Num hotel de Lisboa, com um piano a ser afinado ao fundo, Bebel também fala de música. Da «sua» música. E do mais recente trabalho, que agora vem apresentar em Portugal. «All in One» é, diz ela, um trabalho mais completo, que reflecte uma maior maturidade. «É um disco que tem all in one. Foi gravado na Jamaica, na Baía e em Nova Iorque. Tem um número de produtores como eu nunca tive. (...) Tenho de os contar com duas mãos. (...) Tem essa coisa de fechar um ciclo e de eu estar mais madura. Acho que eu quero crescer mais um pouco. Finalmente!», considera.

Não gosta que classifiquem a música que faz na Bossa Nova ou em qualquer outro estilo. «Essa coisa do rótulo fica meio chato. (...) Eu faço música. Sempre fico tentando evitar e fico ali martelando», reivindica.

 

... até um pouco de Portugal

E como este disco tem tudo, tem também um pedacinho de Portugal.
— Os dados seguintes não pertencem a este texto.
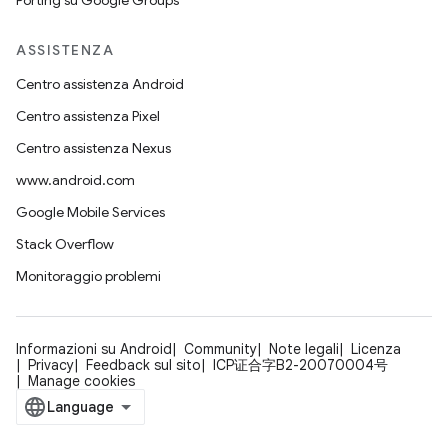
Porting su Google Groups
ASSISTENZA
Centro assistenza Android
Centro assistenza Pixel
Centro assistenza Nexus
www.android.com
Google Mobile Services
Stack Overflow
Monitoraggio problemi
Informazioni su Android
Community
Note legali
Licenza
Privacy
Feedback sul sito
ICP证合字B2-20070004号
Manage cookies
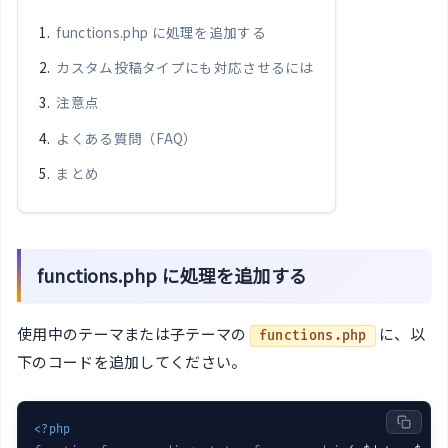
functions.php に処理を追加する
カスタム投稿タイプにも対応させるには
注意点
よくある質問（FAQ）
まとめ
functions.php に処理を追加する
使用中のテーマまたは子テーマの
に、以
functions.php
下のコードを追加してください。
<?php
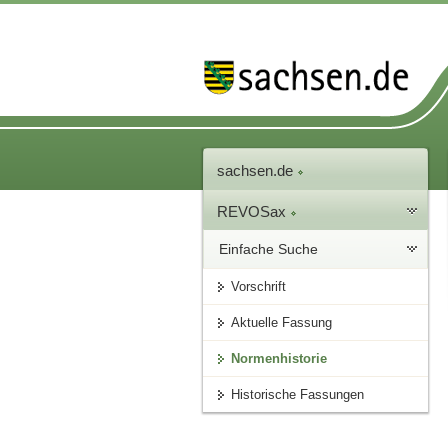
sachsen.de
REVOSax
Einfache Suche
Vorschrift
Aktuelle Fassung
Normenhistorie
Historische Fassungen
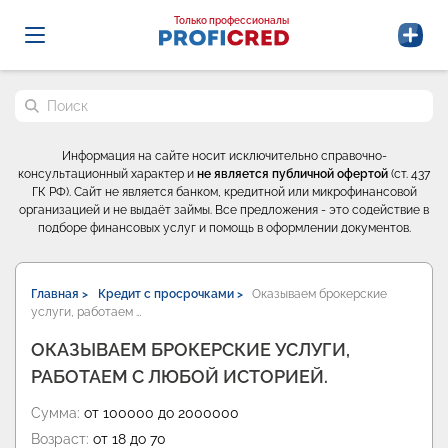
Probrokery - Только профессионалы
Только профессионалы
Поиск по сайту
Информация на сайте носит исключительно справочно-
консультационный характер и
не является публичной офертой
(ст. 437
ГК РФ). Сайт не является банком, кредитной или микрофинансовой
организацией и не выдаёт займы. Все предложения - это содействие в
подборе финансовых услуг и помощь в оформлении документов.
Главная >
Кредит с просрочками >
Оказываем брокерские
услуги, работаем …
ОКАЗЫВАЕМ БРОКЕРСКИЕ УСЛУГИ,
РАБОТАЕМ С ЛЮБОЙ ИСТОРИЕЙ.
Сумма:
от 100000 до 2000000
Возраст:
от 18 до 70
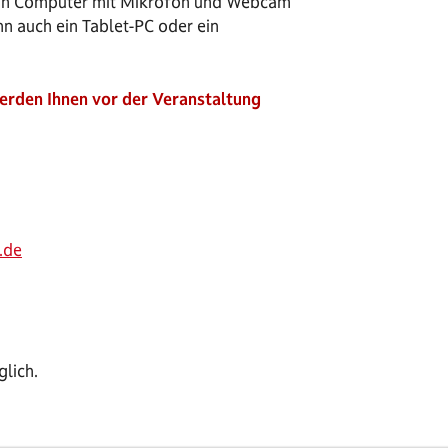
 ein Computer mit Mikrofon und Webcam
nn auch ein Tablet-PC oder ein
werden Ihnen vor der Veranstaltung
.de
lich.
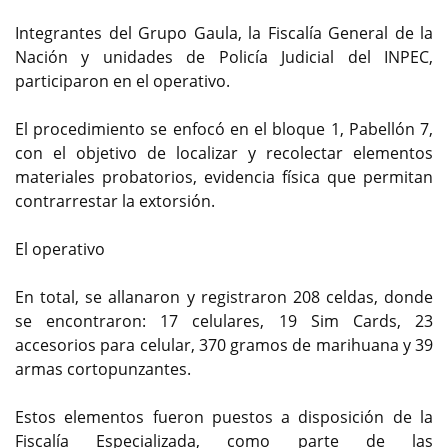
Integrantes del Grupo Gaula, la Fiscalía General de la
Nación y unidades de Policía Judicial del INPEC,
participaron en el operativo.
El procedimiento se enfocó en el bloque 1, Pabellón 7,
con el objetivo de localizar y recolectar elementos
materiales probatorios, evidencia física que permitan
contrarrestar la extorsión.
El operativo
En total, se allanaron y registraron 208 celdas, donde
se encontraron: 17 celulares, 19 Sim Cards, 23
accesorios para celular, 370 gramos de marihuana y 39
armas cortopunzantes.
Estos elementos fueron puestos a disposición de la
Fiscalía Especializada, como parte de las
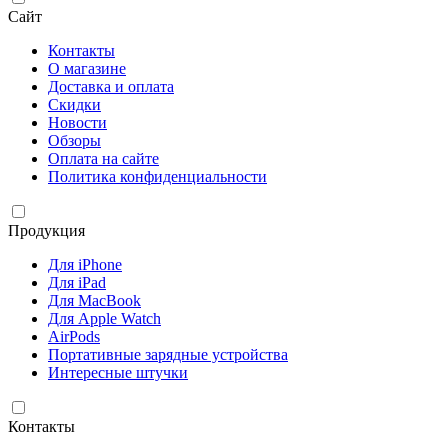
Сайт
Контакты
О магазине
Доставка и оплата
Скидки
Новости
Обзоры
Оплата на сайте
Политика конфиденциальности
Продукция
Для iPhone
Для iPad
Для MacBook
Для Apple Watch
AirPods
Портативные зарядные устройства
Интересные штучки
Контакты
Bebel canta uma música de Carmen Miranda, em jeito de homenagem. Mas, meio a sério, meio a brincar, não deixa de reivindicar para o Brasil a nacionalidade de Carmen e não resiste à provocação: «Será que é portuguesa ou é Brasileira?». Mas logo se redime: «Claro que é portuguesa. Ela ia tremer - claro que é portuguesa. Eu respeito a Carmen».

Para segunda-feira, na Aula Magna, Bebel Gilberto promete cantar o «Chica Chica Bom Chic», de Carmen Miranda. Mas promete ir muito mais além. Promete um concerto «All in One», com trabalhos do último disco, mas também um revisitar da carreira. Fiquem os fãs descansados, que os clássicos de Bebel não vão faltar.